Saville turned to J. D. Hooker: “Deploy the men, and get that machine gun set up.”
Tyreen barked at him: “If I’d wanted the sergeant to execute that order, I’d have issued it to him, Captain!”
Saville’s mild glance swiveled around and rested against him. Saville didn’t say anything. He walked over and picked up the machine gun as if it were a light carbine and carried it back into the grass. Tyreen slung his submachine gun over one shoulder and walked angrily off the road. Hooker and Sergeant Sun watched him speculatively. Corporal Smith stood back with his hands locked around his gun, and Saville, coming by, spoke to him: “Post yourself across the road, Corporal, and don’t do any shooting until the Colonel calls for it.”

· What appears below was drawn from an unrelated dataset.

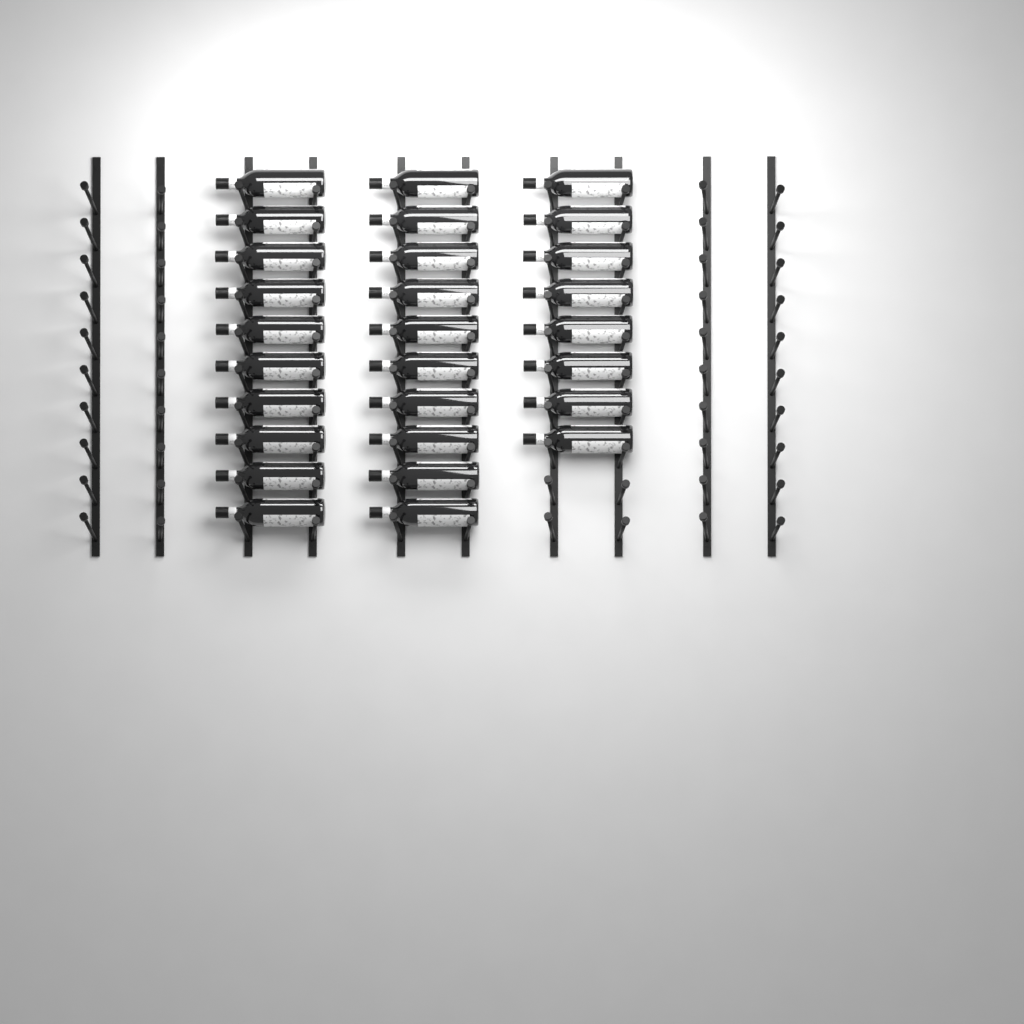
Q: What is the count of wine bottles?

Out over the sea, the rim of the sun was a red hump on the horizon.
Chapter Thirteen
0635 Hours
“Begorra,” said George McKuen. Engulfed in cloud, the gooney bird plowed forward. McKuen peered downward with his face touching the glass.
“The needle says six thousand feet, Lieutenant. I can’t see a damned thing. Suppose the mountains—”

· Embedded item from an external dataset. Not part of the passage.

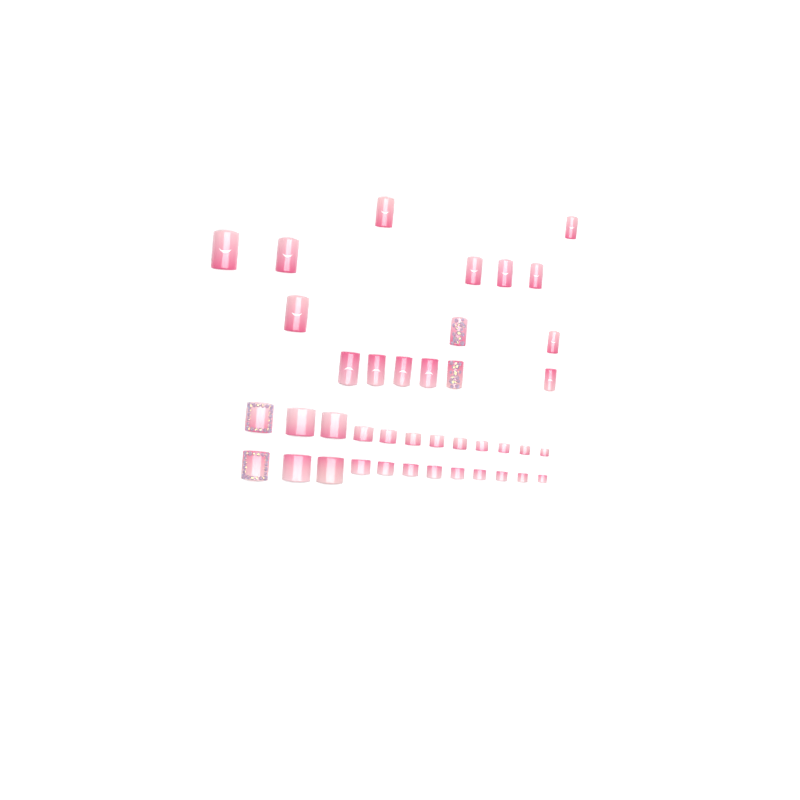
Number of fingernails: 16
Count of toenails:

“Quit supposing and help me fly this thing.” McKuen put the nose down, and the old craft went into a glide like a safe going down an elevator shaft. The engines started to whine, and Shannon screamed at him:
“ What are you doing ?”
McKuen leveled off; the altimeter swayed around to five thousand feet and hovered there. “Trying to bust through under these clouds,” McKuen muttered. “There — there. See it? A hole, Shannon.”
He circled into the wind and pushed the elevators down and abruptly they plunged through the undersurface of the clouds.
Cold rain was awash on the windshield. The wipers made brief arcs of visibility. Ten miles to the west loomed the mountains, vague heavy masses in the half-light. “Navigate, Mister,” McKuen said curtly, with none of his brogue.
“Damned hard to tell. Can’t see any landmarks.”
“That’s a town down there, about two o’clock. That help you?”
Shannon pored over his map. “Could be Thot Nuoc. Or maybe this one, Cai Dam. It depends on how far north we drifted on that crosswind while we were up in those clouds. I wish that direction finder worked. Have they got any radio beacons around here? Jesus, Lieutenant.”
McKuen said very mildly, “Make a guess, Mister, and make a good one. Make it soon, now, because if you don’t, we’re going to fly right into one of those mountains, and if I pick the wrong gorge to fly up, we might as well kiss the whole wake goodbye.”
“There’s a pair of twin peaks over there,” Shannon said. He pointed with his arm. “Eleven o’clock. If you want me to make a guess, then I’d put that landing strip on the north side of the far one.”
“If that’s a wrong guess, you’ll get no chance to apologize.”
“Cut it out, Lieutenant. You want me to shit in my pants?”
McKuen made a dry chuckling sound. “At least the bloody wings haven’t iced up. Temp gauge reads thirty-four outside. Three degrees less, and we’d be icing. Shouldn’t we be able to see that runway?”
“I can’t see a damned thing.” Shannon wiped at frost on the inside of the windshield.